On February 9, 2021, Cishek signed a minor league contract with the Houston Astros organization that included an invitation to Spring Training. On March 25, 2021, Cishek requested and was granted his release.

===Los Angeles Angels===
On March 29, 2021, Cishek signed a one-year, $1 million contract with the Los Angeles Angels. He appeared in 74 games with the Angels and compiled an 0–2 record with a 3.42 ERA and 64 strikeouts in 68.1 innings pitched.

===Washington Nationals===
On March 14, 2022, Cishek signed a one-year contract with the Washington Nationals. He made 69 appearances for the Nationals in 2022, recording a 4.21 ERA with 74 strikeouts in 66 1/3 innings pitched.

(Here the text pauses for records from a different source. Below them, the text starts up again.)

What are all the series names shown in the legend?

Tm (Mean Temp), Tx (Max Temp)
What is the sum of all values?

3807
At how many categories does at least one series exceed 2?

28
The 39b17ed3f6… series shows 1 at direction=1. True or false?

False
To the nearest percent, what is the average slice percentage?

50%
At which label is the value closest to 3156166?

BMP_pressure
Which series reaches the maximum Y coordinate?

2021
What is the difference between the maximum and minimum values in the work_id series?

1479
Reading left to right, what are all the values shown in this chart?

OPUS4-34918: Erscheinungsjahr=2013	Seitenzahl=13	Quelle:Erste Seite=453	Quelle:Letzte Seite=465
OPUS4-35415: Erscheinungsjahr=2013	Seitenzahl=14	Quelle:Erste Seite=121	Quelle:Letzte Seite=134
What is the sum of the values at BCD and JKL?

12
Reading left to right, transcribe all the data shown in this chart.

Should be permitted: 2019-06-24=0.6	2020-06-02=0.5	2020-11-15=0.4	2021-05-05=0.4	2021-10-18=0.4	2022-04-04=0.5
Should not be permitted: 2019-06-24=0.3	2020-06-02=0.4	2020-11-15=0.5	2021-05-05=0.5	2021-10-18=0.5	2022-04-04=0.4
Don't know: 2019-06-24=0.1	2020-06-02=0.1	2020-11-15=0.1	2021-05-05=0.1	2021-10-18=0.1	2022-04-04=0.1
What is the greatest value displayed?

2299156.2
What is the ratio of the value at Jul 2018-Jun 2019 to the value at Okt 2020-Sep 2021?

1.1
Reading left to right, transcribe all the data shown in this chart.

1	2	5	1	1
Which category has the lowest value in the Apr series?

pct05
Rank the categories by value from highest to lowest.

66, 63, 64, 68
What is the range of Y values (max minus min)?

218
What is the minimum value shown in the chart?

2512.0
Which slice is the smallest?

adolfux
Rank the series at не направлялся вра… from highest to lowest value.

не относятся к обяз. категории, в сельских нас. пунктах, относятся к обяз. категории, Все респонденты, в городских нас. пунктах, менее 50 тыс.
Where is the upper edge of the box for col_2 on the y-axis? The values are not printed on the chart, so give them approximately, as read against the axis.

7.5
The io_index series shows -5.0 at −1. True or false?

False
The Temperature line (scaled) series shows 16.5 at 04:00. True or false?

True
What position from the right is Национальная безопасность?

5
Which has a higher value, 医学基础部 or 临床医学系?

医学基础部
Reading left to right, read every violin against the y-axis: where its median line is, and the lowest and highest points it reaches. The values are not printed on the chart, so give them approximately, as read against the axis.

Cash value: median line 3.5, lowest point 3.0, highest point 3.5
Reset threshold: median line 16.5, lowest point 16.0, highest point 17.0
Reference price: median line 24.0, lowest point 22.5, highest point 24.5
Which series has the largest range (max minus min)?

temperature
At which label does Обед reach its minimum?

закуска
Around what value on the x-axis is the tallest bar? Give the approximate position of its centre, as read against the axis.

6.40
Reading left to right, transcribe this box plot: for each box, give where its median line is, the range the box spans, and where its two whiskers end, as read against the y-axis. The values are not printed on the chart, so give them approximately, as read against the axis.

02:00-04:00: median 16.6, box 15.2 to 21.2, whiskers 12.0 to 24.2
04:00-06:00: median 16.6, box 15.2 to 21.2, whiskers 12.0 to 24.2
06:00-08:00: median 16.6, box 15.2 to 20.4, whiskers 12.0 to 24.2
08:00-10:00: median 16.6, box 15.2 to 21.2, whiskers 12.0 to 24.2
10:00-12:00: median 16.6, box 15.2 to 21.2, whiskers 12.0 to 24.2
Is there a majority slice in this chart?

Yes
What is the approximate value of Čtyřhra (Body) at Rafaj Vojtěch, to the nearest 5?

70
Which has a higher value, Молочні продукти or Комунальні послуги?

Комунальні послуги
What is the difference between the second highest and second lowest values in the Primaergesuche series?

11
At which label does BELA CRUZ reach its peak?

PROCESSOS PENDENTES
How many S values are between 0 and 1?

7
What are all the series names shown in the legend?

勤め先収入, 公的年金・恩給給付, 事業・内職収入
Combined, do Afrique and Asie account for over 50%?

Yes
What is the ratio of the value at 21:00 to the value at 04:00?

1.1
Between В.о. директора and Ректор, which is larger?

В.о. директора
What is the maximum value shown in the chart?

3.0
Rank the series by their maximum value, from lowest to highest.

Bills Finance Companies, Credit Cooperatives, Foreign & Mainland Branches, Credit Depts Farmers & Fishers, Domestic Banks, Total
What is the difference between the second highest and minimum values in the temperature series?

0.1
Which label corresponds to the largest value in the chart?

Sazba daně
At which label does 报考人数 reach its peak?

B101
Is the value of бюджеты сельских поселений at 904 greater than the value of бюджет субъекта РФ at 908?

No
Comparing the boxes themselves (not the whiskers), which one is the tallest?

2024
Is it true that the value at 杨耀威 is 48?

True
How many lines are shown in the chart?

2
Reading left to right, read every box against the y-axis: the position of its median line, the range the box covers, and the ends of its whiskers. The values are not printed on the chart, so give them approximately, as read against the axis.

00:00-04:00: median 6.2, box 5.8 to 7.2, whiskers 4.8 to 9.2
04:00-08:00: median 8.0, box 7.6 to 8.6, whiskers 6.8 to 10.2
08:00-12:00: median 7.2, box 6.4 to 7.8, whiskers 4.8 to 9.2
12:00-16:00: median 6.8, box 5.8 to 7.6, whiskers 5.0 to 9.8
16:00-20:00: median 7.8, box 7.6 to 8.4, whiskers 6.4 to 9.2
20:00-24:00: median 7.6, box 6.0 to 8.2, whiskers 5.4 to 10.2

On December 30, 2022, Cishek announced his retirement from professional baseball.

==Player profile==
Cishek is primarily a sinkerballer who, despite utilizing a sidearm delivery, is able to throw his sinker with above-average velocity ranging from 91 mph to 94 mph. His secondary pitch is a slider in the 82–85 mph range, a pitch he uses more commonly against right-handed hitters. Additionally, he has a four-seam fastball and a changeup; he uses the changeup exclusively against left-handed hitters, and that pitch ranges from 83 mph to 86 mph. Cishek features his slider liberally in two-strike counts, especially 1–2.

==Personal life==
Cishek married Marissa (Mitchell) Cishek in November 2012. The couple have three daughters together. Cishek is a Christian. Growing up in Massachusetts, Cishek was a fan of the Boston Red Sox.